In any case, note that the output of str.encode('zlib') is an str object, not a unicode object:
>>> print repr('dsss'.encode('zlib'))
'x\x9cK)..\x06\x00\x04F\x01\xbe'
Getting from that to UTF-8 is going to be somewhat difficult ... it would have to be decoded into unicode first -- with what codec? ascii and utf8 are going to have trouble with the '\x9c' and the '\xbe' ...
It is the reverse of:
original_message.encode('zlib').encode('base64')
zlib is a binary compression algorithm. base64 is a text encoding of binary data, which is useful to send binary message through text protocols like SMTP.
After 'dsss' was decoded from base64 (the three bytes 76h, CBh, 2Ch), the result was not valid zlib compressed data so it couldn't be decoded.
Try printing ACTIVATE_THIS to see the result of the decoding. It turns out to be some Python code.
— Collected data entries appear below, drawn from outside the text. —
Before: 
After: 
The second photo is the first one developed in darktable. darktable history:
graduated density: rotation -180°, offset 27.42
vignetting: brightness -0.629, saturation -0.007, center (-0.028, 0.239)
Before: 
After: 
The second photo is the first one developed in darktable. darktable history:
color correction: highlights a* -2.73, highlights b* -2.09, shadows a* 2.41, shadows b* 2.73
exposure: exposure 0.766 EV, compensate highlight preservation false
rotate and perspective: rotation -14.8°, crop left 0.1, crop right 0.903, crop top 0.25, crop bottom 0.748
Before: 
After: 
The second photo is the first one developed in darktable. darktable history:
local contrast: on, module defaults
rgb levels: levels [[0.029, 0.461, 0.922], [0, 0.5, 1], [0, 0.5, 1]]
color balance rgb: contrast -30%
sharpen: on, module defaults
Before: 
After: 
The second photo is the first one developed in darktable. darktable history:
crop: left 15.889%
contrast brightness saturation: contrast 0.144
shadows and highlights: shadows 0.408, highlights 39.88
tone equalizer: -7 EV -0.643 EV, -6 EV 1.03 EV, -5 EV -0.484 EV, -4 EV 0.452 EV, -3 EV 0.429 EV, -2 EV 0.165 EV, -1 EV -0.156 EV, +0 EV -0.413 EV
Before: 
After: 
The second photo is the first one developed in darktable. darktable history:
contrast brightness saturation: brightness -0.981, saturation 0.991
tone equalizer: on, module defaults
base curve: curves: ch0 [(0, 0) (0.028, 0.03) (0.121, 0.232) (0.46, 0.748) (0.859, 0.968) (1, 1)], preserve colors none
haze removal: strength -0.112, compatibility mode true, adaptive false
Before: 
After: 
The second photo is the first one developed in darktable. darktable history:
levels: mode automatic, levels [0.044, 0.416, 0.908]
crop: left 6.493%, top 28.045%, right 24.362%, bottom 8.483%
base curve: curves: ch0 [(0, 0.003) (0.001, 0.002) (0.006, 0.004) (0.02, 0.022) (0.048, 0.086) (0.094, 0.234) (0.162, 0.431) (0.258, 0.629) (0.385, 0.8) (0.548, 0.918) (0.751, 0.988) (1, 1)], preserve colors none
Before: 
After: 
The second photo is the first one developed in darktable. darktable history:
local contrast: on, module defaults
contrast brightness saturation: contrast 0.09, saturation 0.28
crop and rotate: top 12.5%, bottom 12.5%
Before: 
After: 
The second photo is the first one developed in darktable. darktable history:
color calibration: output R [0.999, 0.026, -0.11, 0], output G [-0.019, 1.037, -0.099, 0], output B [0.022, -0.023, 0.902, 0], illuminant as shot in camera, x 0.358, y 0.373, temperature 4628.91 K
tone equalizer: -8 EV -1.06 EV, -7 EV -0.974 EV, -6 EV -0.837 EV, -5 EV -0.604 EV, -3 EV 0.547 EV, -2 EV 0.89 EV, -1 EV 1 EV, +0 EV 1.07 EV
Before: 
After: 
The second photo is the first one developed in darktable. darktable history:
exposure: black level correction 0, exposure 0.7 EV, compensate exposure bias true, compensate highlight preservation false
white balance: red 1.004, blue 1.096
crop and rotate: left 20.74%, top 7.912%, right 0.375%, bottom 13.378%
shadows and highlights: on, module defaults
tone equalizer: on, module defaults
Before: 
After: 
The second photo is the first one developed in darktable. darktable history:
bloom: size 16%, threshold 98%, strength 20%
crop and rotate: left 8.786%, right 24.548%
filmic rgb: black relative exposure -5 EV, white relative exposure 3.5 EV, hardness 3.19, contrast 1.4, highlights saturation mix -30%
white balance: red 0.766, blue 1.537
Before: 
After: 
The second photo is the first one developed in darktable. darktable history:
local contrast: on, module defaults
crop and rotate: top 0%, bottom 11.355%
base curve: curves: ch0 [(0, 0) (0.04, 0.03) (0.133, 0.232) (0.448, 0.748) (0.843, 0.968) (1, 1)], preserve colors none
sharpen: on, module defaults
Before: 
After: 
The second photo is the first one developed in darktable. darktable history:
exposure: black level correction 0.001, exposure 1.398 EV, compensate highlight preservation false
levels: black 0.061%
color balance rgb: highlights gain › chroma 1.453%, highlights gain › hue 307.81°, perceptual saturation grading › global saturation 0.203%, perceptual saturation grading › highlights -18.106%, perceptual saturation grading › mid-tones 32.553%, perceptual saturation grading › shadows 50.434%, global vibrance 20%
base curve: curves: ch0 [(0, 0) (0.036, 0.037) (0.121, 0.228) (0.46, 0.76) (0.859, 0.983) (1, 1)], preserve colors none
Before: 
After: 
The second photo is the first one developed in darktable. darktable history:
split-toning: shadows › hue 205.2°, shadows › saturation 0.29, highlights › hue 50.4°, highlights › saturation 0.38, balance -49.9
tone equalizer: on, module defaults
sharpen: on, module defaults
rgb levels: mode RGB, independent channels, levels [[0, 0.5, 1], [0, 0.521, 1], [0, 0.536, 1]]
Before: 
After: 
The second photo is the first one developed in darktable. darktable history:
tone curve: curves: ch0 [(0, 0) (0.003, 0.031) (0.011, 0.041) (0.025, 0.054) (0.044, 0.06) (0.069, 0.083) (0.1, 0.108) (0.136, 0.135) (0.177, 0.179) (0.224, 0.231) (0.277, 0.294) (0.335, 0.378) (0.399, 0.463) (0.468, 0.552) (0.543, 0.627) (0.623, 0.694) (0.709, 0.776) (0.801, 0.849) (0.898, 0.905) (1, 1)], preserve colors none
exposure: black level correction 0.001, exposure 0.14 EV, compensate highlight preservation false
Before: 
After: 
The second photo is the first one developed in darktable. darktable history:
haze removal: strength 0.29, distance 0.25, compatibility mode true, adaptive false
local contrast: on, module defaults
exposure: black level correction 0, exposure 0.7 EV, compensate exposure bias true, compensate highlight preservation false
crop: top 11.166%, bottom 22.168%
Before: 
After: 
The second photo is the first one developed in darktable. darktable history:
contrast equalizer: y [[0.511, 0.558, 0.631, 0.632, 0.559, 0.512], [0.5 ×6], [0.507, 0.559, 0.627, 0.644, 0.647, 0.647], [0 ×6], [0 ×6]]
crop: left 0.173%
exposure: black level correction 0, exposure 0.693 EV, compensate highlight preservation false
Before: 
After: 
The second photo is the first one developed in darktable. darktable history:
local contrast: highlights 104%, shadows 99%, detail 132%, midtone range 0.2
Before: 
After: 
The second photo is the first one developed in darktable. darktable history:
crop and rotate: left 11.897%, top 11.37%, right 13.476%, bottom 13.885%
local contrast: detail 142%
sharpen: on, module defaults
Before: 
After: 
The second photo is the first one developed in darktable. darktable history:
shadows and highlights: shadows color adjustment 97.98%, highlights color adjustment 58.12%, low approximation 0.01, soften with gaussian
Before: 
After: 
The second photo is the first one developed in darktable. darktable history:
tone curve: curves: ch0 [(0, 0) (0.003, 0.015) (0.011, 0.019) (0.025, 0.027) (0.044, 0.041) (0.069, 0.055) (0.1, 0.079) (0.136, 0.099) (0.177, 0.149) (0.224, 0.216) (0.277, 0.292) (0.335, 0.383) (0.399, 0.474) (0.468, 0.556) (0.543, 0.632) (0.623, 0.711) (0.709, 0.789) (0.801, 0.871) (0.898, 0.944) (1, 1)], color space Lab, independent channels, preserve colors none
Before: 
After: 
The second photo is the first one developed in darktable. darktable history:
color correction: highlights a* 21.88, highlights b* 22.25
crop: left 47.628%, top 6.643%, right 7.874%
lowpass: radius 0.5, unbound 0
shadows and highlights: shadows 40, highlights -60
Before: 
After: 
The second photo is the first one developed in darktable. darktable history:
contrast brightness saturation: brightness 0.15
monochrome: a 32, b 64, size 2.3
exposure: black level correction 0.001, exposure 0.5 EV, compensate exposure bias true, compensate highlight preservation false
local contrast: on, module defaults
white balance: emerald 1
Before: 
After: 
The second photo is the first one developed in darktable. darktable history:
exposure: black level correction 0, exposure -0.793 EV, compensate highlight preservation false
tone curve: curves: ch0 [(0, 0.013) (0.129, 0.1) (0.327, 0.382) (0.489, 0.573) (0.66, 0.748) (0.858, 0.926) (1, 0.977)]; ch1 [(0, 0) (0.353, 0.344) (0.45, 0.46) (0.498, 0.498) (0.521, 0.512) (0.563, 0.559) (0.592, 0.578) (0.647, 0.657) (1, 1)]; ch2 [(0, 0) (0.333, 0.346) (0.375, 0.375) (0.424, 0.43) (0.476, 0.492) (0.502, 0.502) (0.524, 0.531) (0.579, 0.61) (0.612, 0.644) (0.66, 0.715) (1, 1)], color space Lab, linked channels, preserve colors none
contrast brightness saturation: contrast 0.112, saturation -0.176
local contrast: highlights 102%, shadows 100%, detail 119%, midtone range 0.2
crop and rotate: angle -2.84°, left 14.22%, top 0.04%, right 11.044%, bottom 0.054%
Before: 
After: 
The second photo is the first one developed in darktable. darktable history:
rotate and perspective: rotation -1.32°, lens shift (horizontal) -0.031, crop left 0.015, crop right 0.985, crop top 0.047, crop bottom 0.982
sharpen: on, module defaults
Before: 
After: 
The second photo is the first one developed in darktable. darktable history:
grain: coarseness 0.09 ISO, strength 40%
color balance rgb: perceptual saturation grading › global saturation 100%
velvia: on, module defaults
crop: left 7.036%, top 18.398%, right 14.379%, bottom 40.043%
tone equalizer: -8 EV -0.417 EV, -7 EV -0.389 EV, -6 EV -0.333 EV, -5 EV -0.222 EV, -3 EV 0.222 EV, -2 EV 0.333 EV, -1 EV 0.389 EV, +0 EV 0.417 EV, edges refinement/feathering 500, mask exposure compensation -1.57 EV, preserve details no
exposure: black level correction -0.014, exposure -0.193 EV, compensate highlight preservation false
.decode('base64') can be called only on a string that's encoded as "base-64, in order to retrieve the byte sequence that was there encoded. Presumably that byte sequence, in the example you bring, was zlib-compressed, and so the .decode('zlib') part decompresses it.
Now, for your case:
>>> 'dsss'.decode('base64')
'v\xcb,'
But 'v\xcv,' is not a zlib-compressed string! And so of course you cannot ask zlib to "decompress" it. Fortunately zlib recognizes the fact (that 'v\xcv,' could not possibly have been produced by applying any of the compression algorithms zlib knows about to any input whatsoever) and so gives you a helpful error message (instead of a random-ish string of bytes, which you might well have gotten if you had randomly supplied a different but equally crazy input string!-)
Edit: the error in
a.encode('base64')
print a
a.decode('base64')#error
is obviously due to the fact that strings are immutable: just calling a.encode (or any other method) does not alter a, it produces a new string object (and here you're just printing it).
In the next snippet, the error is only in the OP's mind:
>>> a='dsss'
>>> a=a.encode('zlib')
>>> print a
x?K)..F?
>>> a=a.decode('zlib')
>>> print a#why can't print 'dsss'
dsss
>>>
that "why can't print" question is truly peculiar, applied to code that does print 'dsss'. Finally,
i think the 'print a' encode the a
with 'uhf-8'.
You think wrongly: there's no such thing as "uhf-8" (you mean "utf-8" maybe?), and anyway print a does not alter a, any more than just calling a.encode does.